Desmatamento ameaça espécies nativas e equilíbrio ambiental

Publicado por Gildazio em 12 fevereiro 2026

     Nos últimos anos nosso município tem vivenciado transformações significativas em seu território, impulsionadas principalmente pela expansão de novas atividades econômicas. Embora essas iniciativas representem crescimento produtivo e geração de renda, moradores têm demonstrado preocupação com os impactos ambientais decorrentes, especialmente o avanço do desmatamento de áreas de mata nativa.

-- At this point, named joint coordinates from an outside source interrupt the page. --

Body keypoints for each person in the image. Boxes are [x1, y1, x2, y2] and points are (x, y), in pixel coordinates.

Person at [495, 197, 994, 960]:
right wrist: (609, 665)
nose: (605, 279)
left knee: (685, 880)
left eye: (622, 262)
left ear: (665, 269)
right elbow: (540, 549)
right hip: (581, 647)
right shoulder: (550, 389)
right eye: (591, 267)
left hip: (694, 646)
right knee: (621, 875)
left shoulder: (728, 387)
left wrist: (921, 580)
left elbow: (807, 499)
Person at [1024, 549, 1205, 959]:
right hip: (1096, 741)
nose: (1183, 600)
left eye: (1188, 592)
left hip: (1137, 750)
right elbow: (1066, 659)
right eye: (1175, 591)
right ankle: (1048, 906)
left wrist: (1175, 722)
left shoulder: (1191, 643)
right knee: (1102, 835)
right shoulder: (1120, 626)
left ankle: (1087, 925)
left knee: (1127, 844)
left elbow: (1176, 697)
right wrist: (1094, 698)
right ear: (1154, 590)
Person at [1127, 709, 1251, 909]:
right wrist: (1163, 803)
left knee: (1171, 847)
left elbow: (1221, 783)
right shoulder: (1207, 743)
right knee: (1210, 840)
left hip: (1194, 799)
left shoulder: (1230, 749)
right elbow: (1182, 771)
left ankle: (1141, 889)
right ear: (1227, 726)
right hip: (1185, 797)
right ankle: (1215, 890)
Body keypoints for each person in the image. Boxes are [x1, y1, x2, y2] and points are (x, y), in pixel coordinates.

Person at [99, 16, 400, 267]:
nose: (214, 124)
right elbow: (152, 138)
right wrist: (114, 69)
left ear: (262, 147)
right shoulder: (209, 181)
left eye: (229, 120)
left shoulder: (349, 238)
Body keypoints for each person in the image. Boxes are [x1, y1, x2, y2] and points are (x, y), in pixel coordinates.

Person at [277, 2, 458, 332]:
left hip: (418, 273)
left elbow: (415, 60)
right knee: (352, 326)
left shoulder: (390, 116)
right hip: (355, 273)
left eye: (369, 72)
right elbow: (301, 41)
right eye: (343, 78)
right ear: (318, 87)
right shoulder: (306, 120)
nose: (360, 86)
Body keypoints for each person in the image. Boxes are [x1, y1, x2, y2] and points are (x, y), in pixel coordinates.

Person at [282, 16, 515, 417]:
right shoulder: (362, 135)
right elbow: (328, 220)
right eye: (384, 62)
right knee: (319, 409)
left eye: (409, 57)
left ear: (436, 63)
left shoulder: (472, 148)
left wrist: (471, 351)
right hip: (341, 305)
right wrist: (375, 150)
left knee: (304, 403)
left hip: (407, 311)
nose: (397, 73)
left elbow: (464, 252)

     Entre as principais ameaças ambientais está a redução da vegetação natural, que abriga espécies importantes da flora local, como o Pequi e o Bacuri, frutos tradicionais da região e que possuem valor cultural, alimentar e econômico para diversas comunidades. O corte indiscriminado dessas áreas compromete não apenas a sobrevivência dessas espécies, mas também afeta a biodiversidade e o equilíbrio ecológico do território.

    O Pequi, conhecido pelo sabor marcante e amplamente utilizado na culinária regional, depende de condições específicas do solo e do clima para se desenvolver. Já o Bacuri, fruto típico do cerrado e de áreas de transição, possui grande potencial econômico e é utilizado tanto na alimentação quanto na produção de doces e polpas. A destruição do habitat natural dessas plantas pode levar à redução progressiva de sua ocorrência, com risco futuro de desaparecimento local.

     Outro fator preocupante está relacionado ao impacto sobre a fauna. A mata nativa funciona como abrigo e fonte de alimento para diversas espécies de animais, incluindo aves, pequenos mamíferos, répteis e insetos polinizadores. Quando essas áreas são desmatadas, ocorre a fragmentação dos habitats, obrigando os animais a migrarem para outras regiões ou enfrentarem dificuldades para sobreviver, o que pode resultar na diminuição populacional ou até extinção de espécies locais.

     Entre as atividades econômicas associadas ao avanço do desmatamento estão a ampliação das áreas destinadas ao cultivo de soja e o crescimento da produção ceramista, voltada para a fabricação de telhas e tijolos. No caso da agricultura em larga escala, a abertura de novas áreas produtivas frequentemente exige a remoção da vegetação nativa. Já a atividade ceramista demanda grande quantidade de argila e utiliza madeira como fonte de energia para a queima dos fornos, o que também contribui para a pressão sobre os recursos naturais.

     Especialistas alertam que o desenvolvimento econômico precisa ocorrer de forma sustentável, conciliando produção com preservação ambiental. A adoção de práticas como reflorestamento, manejo adequado do solo, utilização de fontes energéticas alternativas e fiscalização ambiental são medidas apontadas como essenciais para reduzir os impactos negativos.

     Moradores mais antigos da região relatam mudanças perceptíveis na paisagem e na presença de espécies que antes eram comuns. Para eles, preservar a mata nativa significa manter não apenas a biodiversidade, mas também tradições culturais e modos de vida que dependem diretamente dos recursos naturais.

     Diante desse cenário, cresce a necessidade de políticas ambientais que garantam o desenvolvimento econômico aliado à conservação dos ecossistemas locais. A proteção das áreas naturais de Buriti dos Lopes representa um investimento no futuro ambiental, social e econômico do município.